Friday, August 20th 2021
Intel Ponte Vecchio Early Silicon Puts Out 45 TFLOPs FP32 at 1.37 GHz, Already Beats NVIDIA A100 and AMD MI100
Intel in its 2021 Architecture Day presentation put out fine technical details of its Xe HPC Ponte Vecchio accelerator, including some [very] preliminary performance claims for its current A0-silicon-based prototype. The prototype operates at 1.37 GHz, but achieves out at least 45 TFLOPs of FP32 throughput. We calculated the clock speed based on simple math. Intel obtained the 45 TFLOPs number on a machine running a single Ponte Vecchio OAM (single MCM with two stacks), and a Xeon "Sapphire Rapids" CPU. 45 TFLOPs sees the processor already beat the advertised 19.5 TFLOPs of the NVIDIA "Ampere" A100 Tensor Core 40 GB processor. AMD isn't faring any better, with its production Instinct MI100 processor only offering 23.1 TFLOPs FP32."A0 silicon" is the first batch of chips that come back from the foundry after the tapeout. It's a prototype that is likely circulated within Intel internally, and to a very exclusive group of ISVs and industry partners, under very strict NDAs. It is common practice to ship prototypes with significantly lower clock speeds than what the silicon is capable of, at least to the ISVs, so they can test for functionality and begin developing software for the silicon.Our math for the clock speed is as follows. Intel, in the presentation mentions that each package (OAM) puts out a throughput of 32,768 FP32 ops per clock cycle. It also says that a 2-stack (one package) amounts to 128 Xe-cores, and that each Xe HPC core Vector Engine offers 256 FP32 ops per clock cycle. These add up to 32,768 FP32 ops/clock for one package (a 2-stack). From here, we calculate that 45,000 GFLOPs (measured in clpeak by the way), divided by 32,768 FP32 ops/clock, amounts to 1373 MHz clock speed. A production stepping will likely have higher clock speeds, and throughput scales linearly, but even 1.37 GHz seems like a number Intel could finalize on, given the sheer size and "weight" (power draw) of the silicon (rumored to be 600 W for A0). All this power comes with great thermal costs, with Intel requiring liquid cooling for the OAMs. If these numbers can make it into the final product, then Intel has very well broken through into the HPC space in a big way.

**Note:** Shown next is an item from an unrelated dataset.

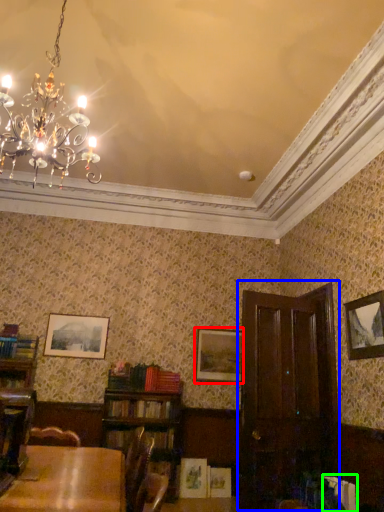
Question: Considering the real-world distances, which object is closest to picture frame (highlighted by a red box)? armoire (highlighted by a blue box) or book (highlighted by a green box).

Choices:
 (A) armoire
 (B) book

Answer: (A)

48 Comments on Intel Ponte Vecchio Early Silicon Puts Out 45 TFLOPs FP32 at 1.37 GHz, Already Beats NVIDIA A100 and AMD MI100
This picture is a pretty big deal if Intel is being honest about the architecture.
Xe-link is probably not a crossbar as indicated in the picture (I'm assuming its closer to a CLOS network or Benes Network). But the idea is that a switch can provide an any-to-any connection at full speed between all nodes. If they're really using a good switching fabric and can provide full throughput between all nodes, then they're going to be a worthy competitor against NVidia's NVLink technology.
InfiniBand - Wikipedia
Coming in at 1/12th the speed of NVidia is fine for a 1st gen product, but they'll have to catch up quickly after proving themselves. The speeds of these links are an order of magnitude more bandwidth than what even InfiniBand offers.

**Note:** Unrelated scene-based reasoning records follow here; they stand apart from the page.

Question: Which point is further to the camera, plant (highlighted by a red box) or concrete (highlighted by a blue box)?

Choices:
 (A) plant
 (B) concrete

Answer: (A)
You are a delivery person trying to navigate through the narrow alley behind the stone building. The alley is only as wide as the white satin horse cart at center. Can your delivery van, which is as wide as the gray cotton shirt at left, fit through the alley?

I'd interpret this slide as "crossbar"
And availability before ponte vecchio
With 70-75 tflops FP32 ....
Unfortunately, its giving me more questions rather than answers. The ArchDay21claims site doesn't provide details (edc.intel.com/content/www/us/en/products/performance/benchmarks/architecture-day-2021/). I don't know if that's 90 Gbit/sec or if its 90 GByte/sec for example.
8x links gets us to 720 "G" per second, hopefully that's "GBytes" which would be a bit faster than NVSwitch and competitive. But if its "Gbits", then that's only 90GByte/sec (which is probably passable, but much slower than NVidia). Its "passable" because 16x PCIe 4 is just 32GByte/sec, so really, anything "faster than PCIe" is kind of a win. But I'm assuming Intel is aiming at the big boy, the A100 600GByte/sec fabric.
------
Note: most "crossbars" are just nonblocking CLOS networks. :) I think people use the term "crossbar" as shorthand for a "switch that has no restriction on bandwidth" (which a nonblocking CLOS network qualifies), and not necessarily a "physical crossbar" (which takes up O(n^2 space), while CLOS network is O(n*log(n)) space)
AVX512, A100, MI100, etc. etc. All the same. If you double the bits, you double the ram-bandwidth needed and therefore half the speed (100 64-bit numbers is 800 bytes. 100x32-bit numbers is just 400 bytes).
Since RAM is moving effectively at half speed, it "just makes sense" for compute to also move at 1/2 speed.
And only 9.7 FP64 TFlops.
The Tensor-flops are an elevated number that only deep-learning folk care about (and apparently not all deep learning folk are using those tensor cores). Achieving ~20 FP32 TFlops general-purpose code is basically the best today (MI100 is a little bit faster, but without as much of that NVlink thing going on).
So 45 TFlops of FP32 is pretty huge by today's standards. However, Intel is going to be competing against the next-generation products, not the A100. I'm sure NVidia is going to grow, but 45TFlops per card is probably going to be competitive. Fully connected is stupid. It means that of the 720 G (bit? Byte?) available to Node A (90 G x 8 connections in NodeA), but you only have 90G wired between Node A and Node B. Which means, Node A and B can only ever talk at 90G speeds.
What if Node B has all of the data that's important for the calculation? Well, you'd like it if NodeA can communicate at 720 G (byte/sec ??) with Node B. You have 8x SerDes after all, it'd be nice to "gang up" those Serdes and have them work together.
Both a crossbar and a CLOS network would allow that. A fully connected topology cannot. This is the difference between Zen1 and Zen2, where Zen2 has a switch (probably a CLOS network, might be a crossbar) efficiently allocating RAM to all 8-nodes. Zen1 was fully connected (Node 1 had a high speed connection to Node 2, Node 3, and Node 4).
That switch is in fact, a big deal, and the key to scalability.